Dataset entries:
───

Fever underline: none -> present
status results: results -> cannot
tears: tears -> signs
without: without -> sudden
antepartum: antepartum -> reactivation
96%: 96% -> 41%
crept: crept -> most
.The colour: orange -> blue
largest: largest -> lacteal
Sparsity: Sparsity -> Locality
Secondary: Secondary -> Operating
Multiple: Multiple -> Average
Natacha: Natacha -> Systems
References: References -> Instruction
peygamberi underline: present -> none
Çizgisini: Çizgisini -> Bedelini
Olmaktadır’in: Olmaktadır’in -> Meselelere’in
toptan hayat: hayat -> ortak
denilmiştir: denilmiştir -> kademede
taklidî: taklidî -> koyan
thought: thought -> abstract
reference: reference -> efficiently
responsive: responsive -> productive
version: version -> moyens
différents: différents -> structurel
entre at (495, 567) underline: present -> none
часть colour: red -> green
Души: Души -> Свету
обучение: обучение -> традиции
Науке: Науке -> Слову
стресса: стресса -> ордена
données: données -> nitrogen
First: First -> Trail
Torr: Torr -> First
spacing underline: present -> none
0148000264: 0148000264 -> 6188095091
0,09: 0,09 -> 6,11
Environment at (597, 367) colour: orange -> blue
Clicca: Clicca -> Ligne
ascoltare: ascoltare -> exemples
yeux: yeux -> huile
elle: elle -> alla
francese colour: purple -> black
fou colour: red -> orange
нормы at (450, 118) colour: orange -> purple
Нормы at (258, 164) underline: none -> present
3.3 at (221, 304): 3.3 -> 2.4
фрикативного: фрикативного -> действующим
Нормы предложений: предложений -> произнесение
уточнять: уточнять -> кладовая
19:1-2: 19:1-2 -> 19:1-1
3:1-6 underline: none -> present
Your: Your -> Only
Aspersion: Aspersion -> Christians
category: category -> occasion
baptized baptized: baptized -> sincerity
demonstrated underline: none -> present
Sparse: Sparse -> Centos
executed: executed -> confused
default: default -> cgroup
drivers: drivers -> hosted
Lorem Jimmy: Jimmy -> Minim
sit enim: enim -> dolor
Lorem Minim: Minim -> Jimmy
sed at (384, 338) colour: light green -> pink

───

DIRECTIONS >> Repeat the lines from the start of the records through the line that contains "Your: Your -> Only", reproducing each one without changes.

SOLUTION FOR THIS TASK >>
Fever underline: none -> present
status results: results -> cannot
tears: tears -> signs
without: without -> sudden
antepartum: antepartum -> reactivation
96%: 96% -> 41%
crept: crept -> most
.The colour: orange -> blue
largest: largest -> lacteal
Sparsity: Sparsity -> Locality
Secondary: Secondary -> Operating
Multiple: Multiple -> Average
Natacha: Natacha -> Systems
References: References -> Instruction
peygamberi underline: present -> none
Çizgisini: Çizgisini -> Bedelini
Olmaktadır’in: Olmaktadır’in -> Meselelere’in
toptan hayat: hayat -> ortak
denilmiştir: denilmiştir -> kademede
taklidî: taklidî -> koyan
thought: thought -> abstract
reference: reference -> efficiently
responsive: responsive -> productive
version: version -> moyens
différents: différents -> structurel
entre at (495, 567) underline: present -> none
часть colour: red -> green
Души: Души -> Свету
обучение: обучение -> традиции
Науке: Науке -> Слову
стресса: стресса -> ордена
données: données -> nitrogen
First: First -> Trail
Torr: Torr -> First
spacing underline: present -> none
0148000264: 0148000264 -> 6188095091
0,09: 0,09 -> 6,11
Environment at (597, 367) colour: orange -> blue
Clicca: Clicca -> Ligne
ascoltare: ascoltare -> exemples
yeux: yeux -> huile
elle: elle -> alla
francese colour: purple -> black
fou colour: red -> orange
нормы at (450, 118) colour: orange -> purple
Нормы at (258, 164) underline: none -> present
3.3 at (221, 304): 3.3 -> 2.4
фрикативного: фрикативного -> действующим
Нормы предложений: предложений -> произнесение
уточнять: уточнять -> кладовая
19:1-2: 19:1-2 -> 19:1-1
3:1-6 underline: none -> present
Your: Your -> Only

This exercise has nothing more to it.